Dès la création de la Fondation, le comité scientifique a été constitué de 15 éminents médecins. Il se renouvelle au fil des ans. Les nouveaux membres, cooptés, sont issus de toutes les spécialités qui concernent la tête : chirurgie réparatrice maxillo-faciale et réparatrice, ophtalmologie, ORL, cellules souches, etc. Chaque année, le comité décide d’un thème qui est diffusé à toutes les unités de recherche au mois de décembre. En mars, les chercheurs adressent des dossiers complets. Le comité scientifique donne son avis et soumet les dossiers retenus au conseil d’administration responsable de la validation financière. Le nombre de dossier est en très forte augmentation. Il est passé de 29 en 2002 à plus de 80 en 2019. Le corps médical est reconnaissant de notre action car la recherche connaît des difficultés financières et ce type de pathologie intéresse peu les autres mécènes. En moyenne nous soutenons entre 40 et 60 dossiers par an. Le prix de la Fondation est décerné à une équipe que nous soutenons depuis plusieurs années de suite et en qui nous mettons beaucoup d’espoir.


* Entre 1931 et 1933, des associations de blessés de guerre, Les Gueules cassées et les Ailes Brisées entre autres, lancent une tombola pour récolter des fonds : « La Dette ». Son succès immense est à l’origine de la Loterie nationale en 1933. Les gueules cassées ont l’idée de racheter à l’État ses billets d’une valeur de 100 francs et de les fractionner : les 10e de la Loterie nationale sont nés. Ils sont à l’origine du patrimoine financier de l’association qui détient aujourd’hui 9,8 % du capital de la  Française des jeux.

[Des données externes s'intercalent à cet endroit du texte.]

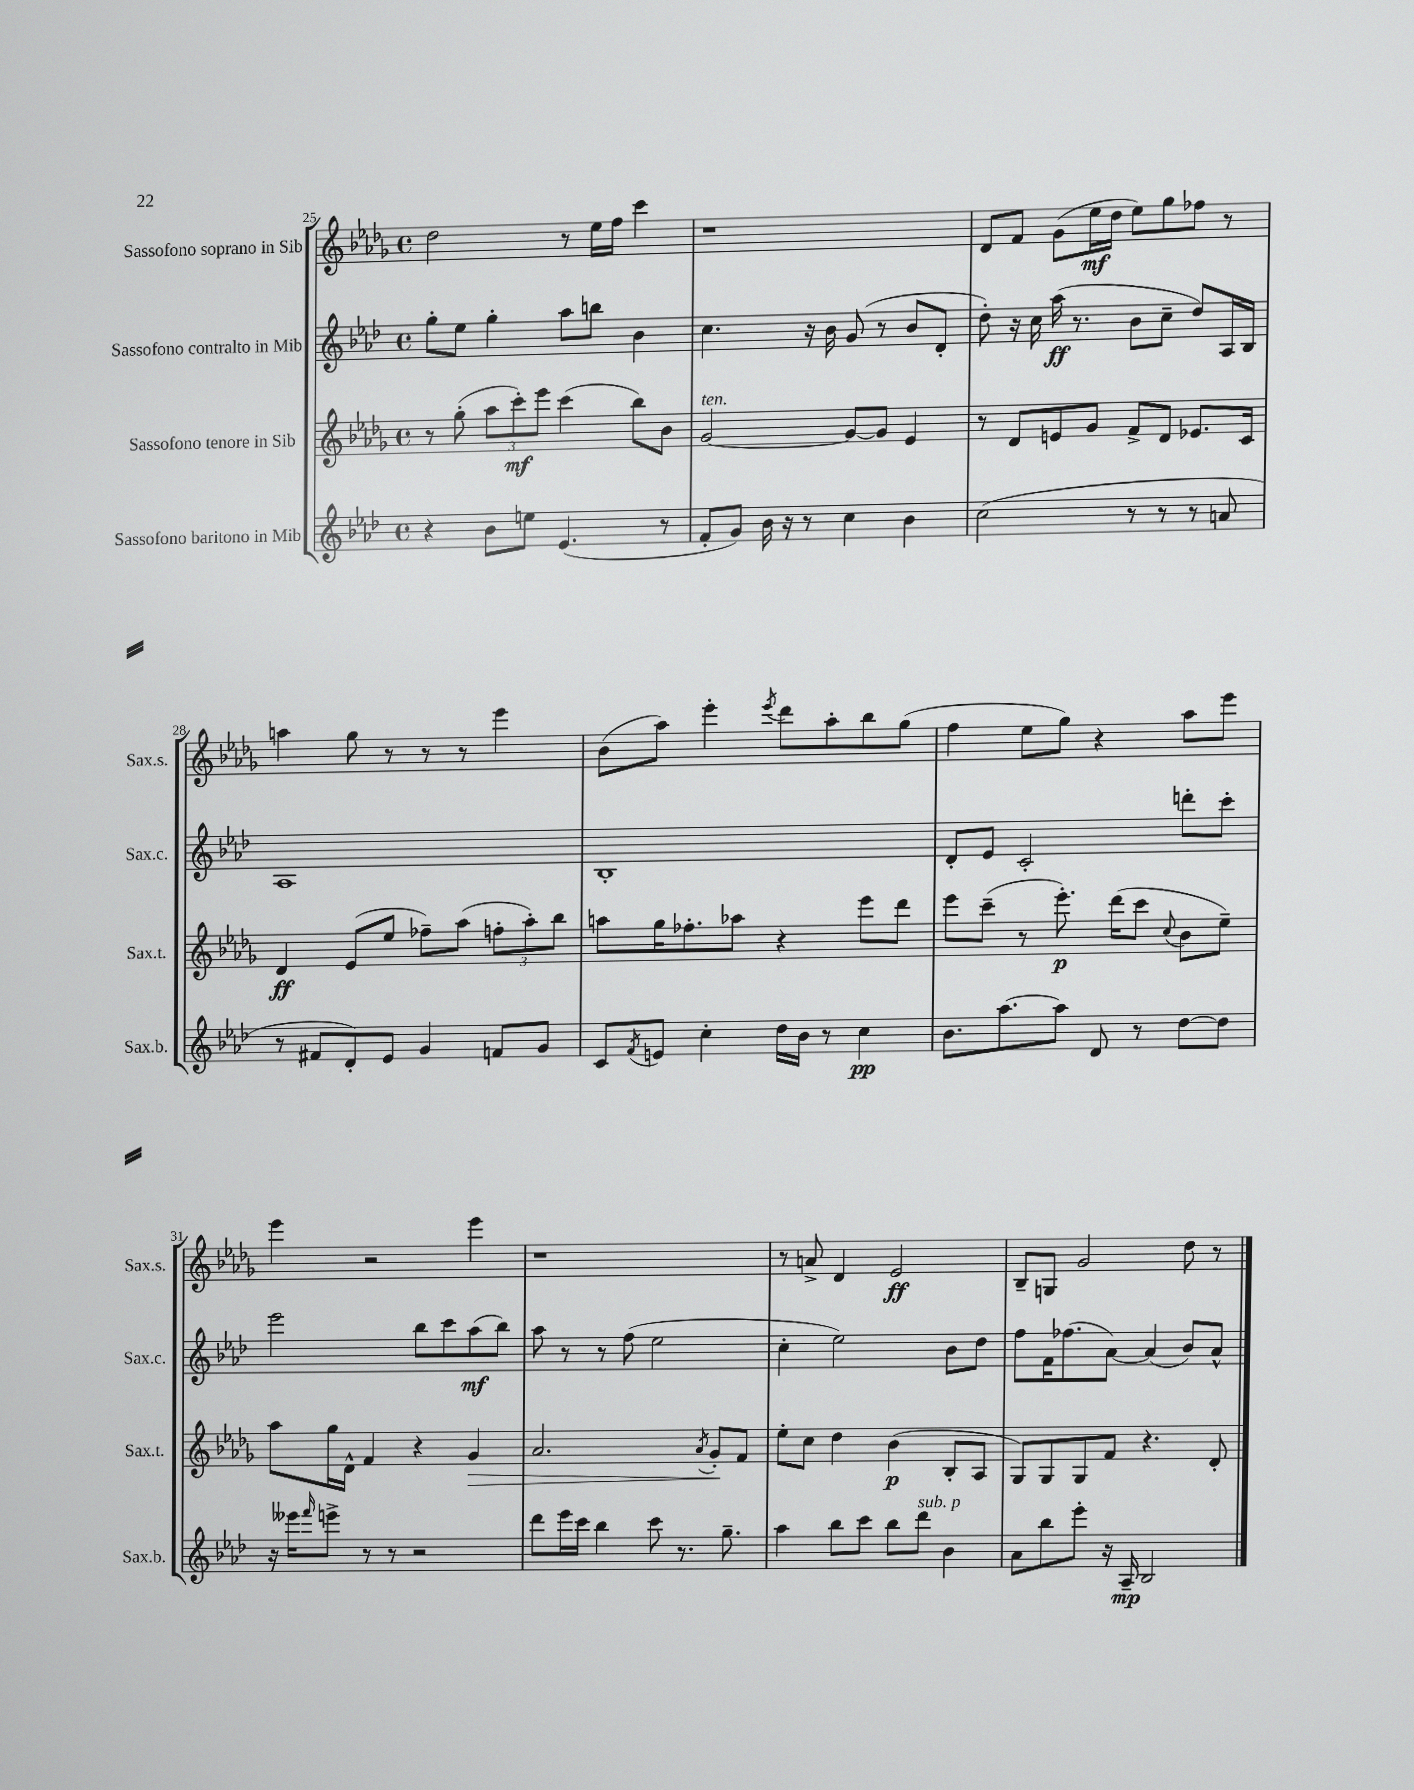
<<
\new StaffGroup <<
\new Staff = "s0" \with { instrumentName = "Sassofono soprano in Sib" shortInstrumentName = "Sax.s." } {
    \clef treble \key des \major \defaultTimeSignature \time 4/4
    des''2 r8 ees''16 f''16 c'''4 |
    r1 |
    des'8 f'8 ges'8( ees''16\mf des''16 ees''8) ges''8 fes''8 r8 |
    a''4 ges''8 r8 r8 r8 ees'''4 |
    bes'8( aes''8) ees'''4-. \acciaccatura { ees'''8 } des'''8 aes''8-. bes''8 ges''8( |
    f''4 ees''8 ges''8) r4 aes''8 ees'''8 |
    ees'''4 r2 ees'''4 |
    r1 |
    r8 a'8-> des'4 ees'2\ff |
    bes8-- g8 ges'2 des''8 r8 \bar "|." |
}
\new Staff = "s1" \with { instrumentName = "Sassofono contralto in Mib" shortInstrumentName = "Sax.c." } {
    \clef treble \key aes \major \defaultTimeSignature \time 4/4
    g''8-. ees''8 g''4-. aes''8 b''8 bes'4 |
    c''4. r16 bes'16 g'8( r8 bes'8 des'8-. |
    des''8-.) r16 c''16 aes''16\ff( r8. bes'8 c''8-- des''8) aes16 bes16 |
    aes1 |
    bes1-. |
    des'8-. ees'8 c'2-. d'''8-. c'''8-. |
    ees'''2 bes''8 c'''8 aes''8\mf( bes''8) |
    aes''8 r8 r8 f''8( ees''2 |
    c''4-. ees''2) bes'8 des''8 |
    f''8 f'16 fes''8.( aes'8~) aes'4( bes'8) aes'8-^ \bar "|." |
}
\new Staff = "s2" \with { instrumentName = "Sassofono tenore in Sib" shortInstrumentName = "Sax.t." } {
    \clef treble \key des \major \defaultTimeSignature \time 4/4
    r8 ges''8-.( \tuplet 3/2 { aes''8 c'''8-.\mf) ees'''8 } c'''4( bes''8) bes'8 |
    ges'2~^\markup { \italic "ten." } ges'8~ ges'8 ees'4 |
    r8 des'8 e'8 ges'8 f'8-> des'8 ees'8. c'16 |
    des'4\ff ees'8( ees''8 fes''8--) aes''8( \tuplet 3/2 { f''8-. aes''8-.) bes''8 } |
    a''8 ges''16 fes''8.-. aes''8 r4 ees'''8 des'''8 |
    ees'''8 c'''8--( r8 ees'''8.-.\p) des'''16( c'''8 \appoggiatura { c''8 } bes'8 ees''8--) |
    aes''8 ges''16 des'16-^ f'4 r4 ges'4\> |
    aes'2. \acciaccatura { aes'8 } ges'8-.\! f'8 |
    ees''8-. c''8 des''4 bes'4\p( bes8-. aes8 |
    ges8) ges8 ges8 f'8 r4. des'8-. \bar "|." |
}
\new Staff = "s3" \with { instrumentName = "Sassofono baritono in Mib" shortInstrumentName = "Sax.b." } {
    \clef treble \key aes \major \defaultTimeSignature \time 4/4
    r4 bes'8 e''8 ees'4.( r8 |
    f'8-. g'8) bes'16 r16 r8 c''4 bes'4 |
    c''2( r8 r8 r8 a'8 |
    r8 fis'8 des'8-.) ees'8 g'4 f'8 g'8 |
    c'8 \acciaccatura { f'8 } e'8 c''4-. des''16 bes'16 r8 c''4\pp |
    bes'8. aes''8.~ aes''8 des'8 r8 des''8~ des''8 |
    r16 eeses'''16 \grace { f'''16 } e'''8-> r8 r8 r2 |
    des'''8 ees'''16 c'''16 bes''4 c'''8 r8. g''8.-- |
    aes''4 bes''8 c'''8 bes''8 des'''8^\markup { \italic "sub. p" } bes'4 |
    aes'8 bes''8 ees'''8-. r16 aes16--\mp bes2 \bar "|." |
}
>>
>>
\layout { \context { \Score currentBarNumber = #25 } }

Cette année, le prix 2019 de la Fondation des Gueules cassées, décerné au professeurCatherine Marchand-Leroux et son équipe, récompense ses travaux sur les nouvelles cibles thérapeutiques pour la prise en charge du trauma crânien.

Première cause de mortalité chez les jeunes, le traumatisme crânien concerne également les sportifs, les accidents de la route ou les chutes de personnes âgées. Environ 20 000 personnes en sont victimes chaque année en France, la moitié en gardera des séquelles.

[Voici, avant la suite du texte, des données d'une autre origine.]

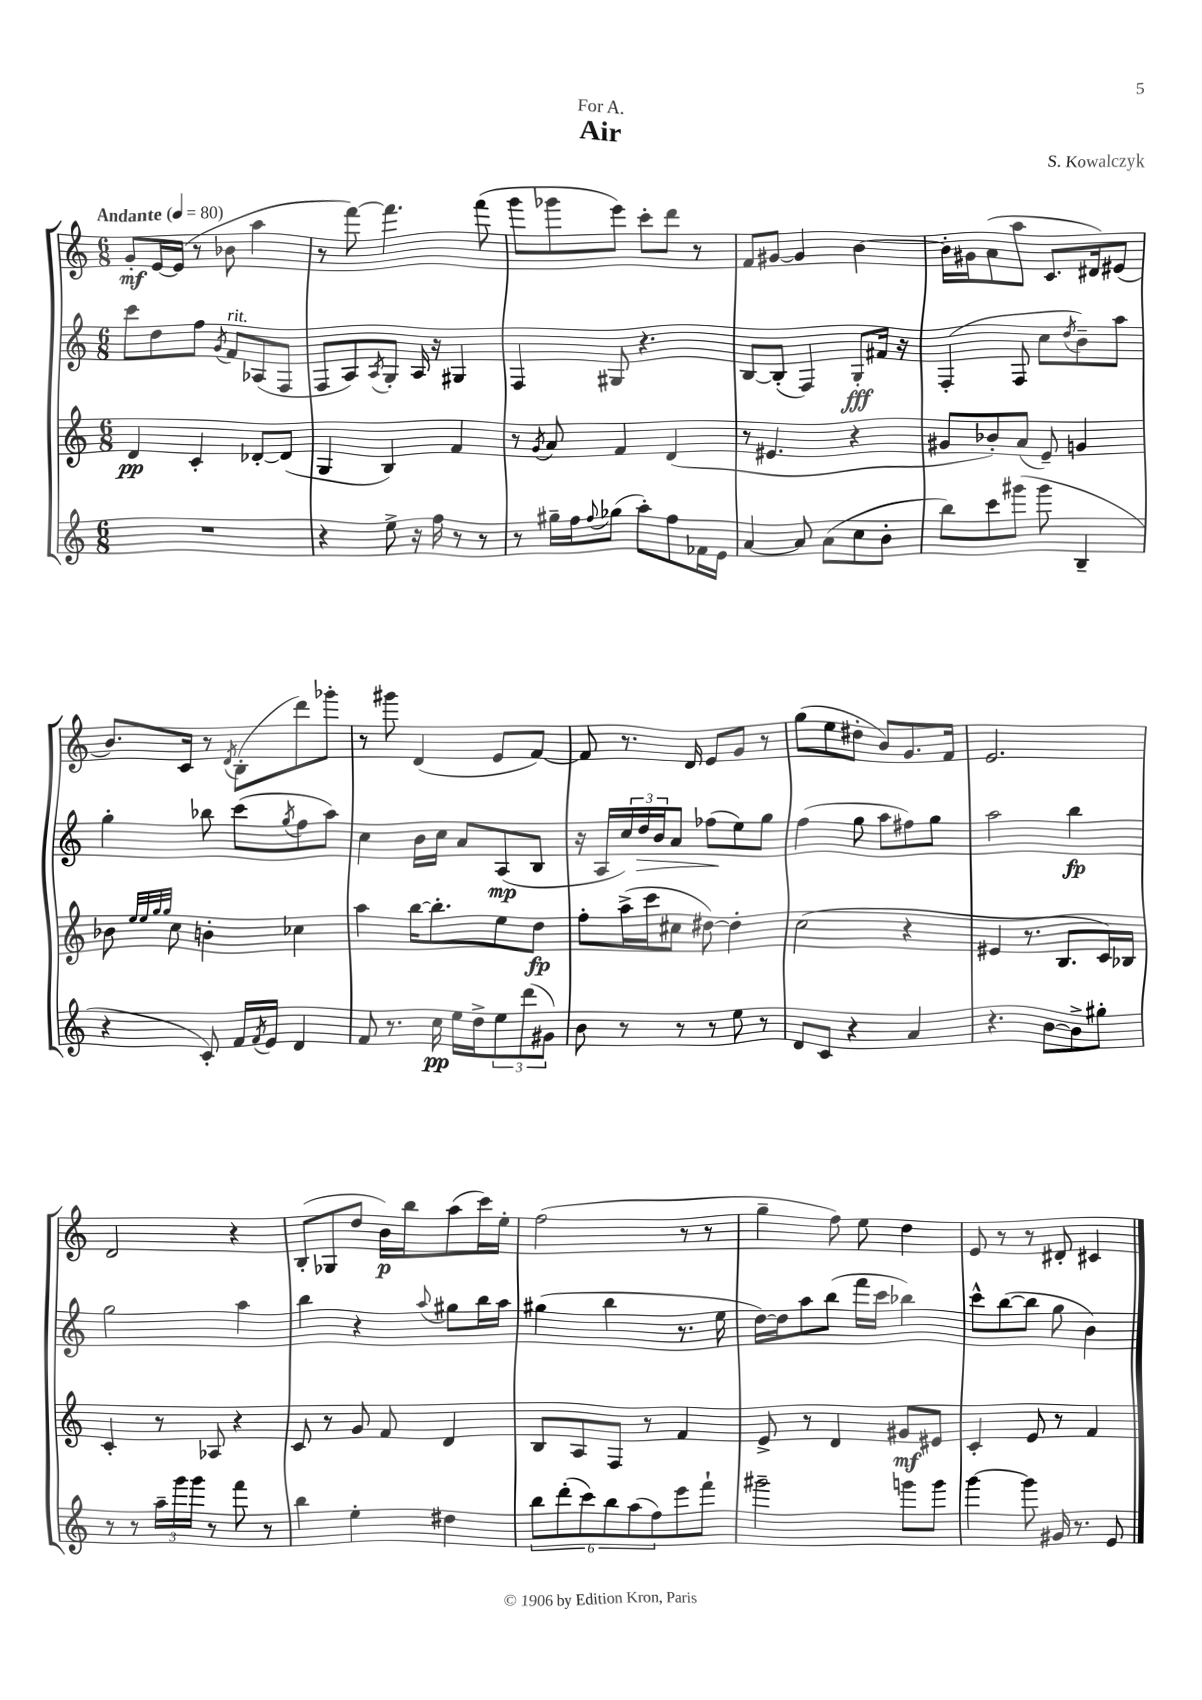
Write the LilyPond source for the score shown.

Avec son équipe, le Pr Marchand-Leroux, membre de l’Académie nationale de médecine, travaille sur les symptômes neuro-inflammatoire et leur évolution dans le temps.
En effet, à la suite d’un choc, le cerveau subit une lésion primaire à réponse non inflammatoire, suivie, dans les jours et les mois qui suivent, d’une lésion secondaire, neuro-inflammatoire. Celle-ci provoque une altération de la substance blanche du cerveau et a des conséquences importantes en termes de déficits moteurs et cognitifs : prises de décisions altérées, troubles de l’attention et de l’apprentissage, anxiété, dépression, stress post traumatique, augmentation de la prise de risque…
L’étude porte en particulier sur la double action de la microglie. En effet cette cellule libère, d’une part, des substances toxiques détruisant la gaine protectrice des fibres nerveuses, la myéline, et d’autre part, libère des facteurs trophiques propres à leur réparation. Les chercheurs visent à faire basculer son action de la toxicité vers la protection. Ils s’intéressent également l’effet de l’enzyme PARP sur la régénération de la myéline.
Pour le Pr Marchand-Leroux, les 50 000 euros du Prix vont permettre « de démarrer des essais in vivo avec des molécules dont on sait qu’elles peuvent faire bouger le processus neuro-inflammatoire et donc le ratio démyelinisation/remyélinisation ».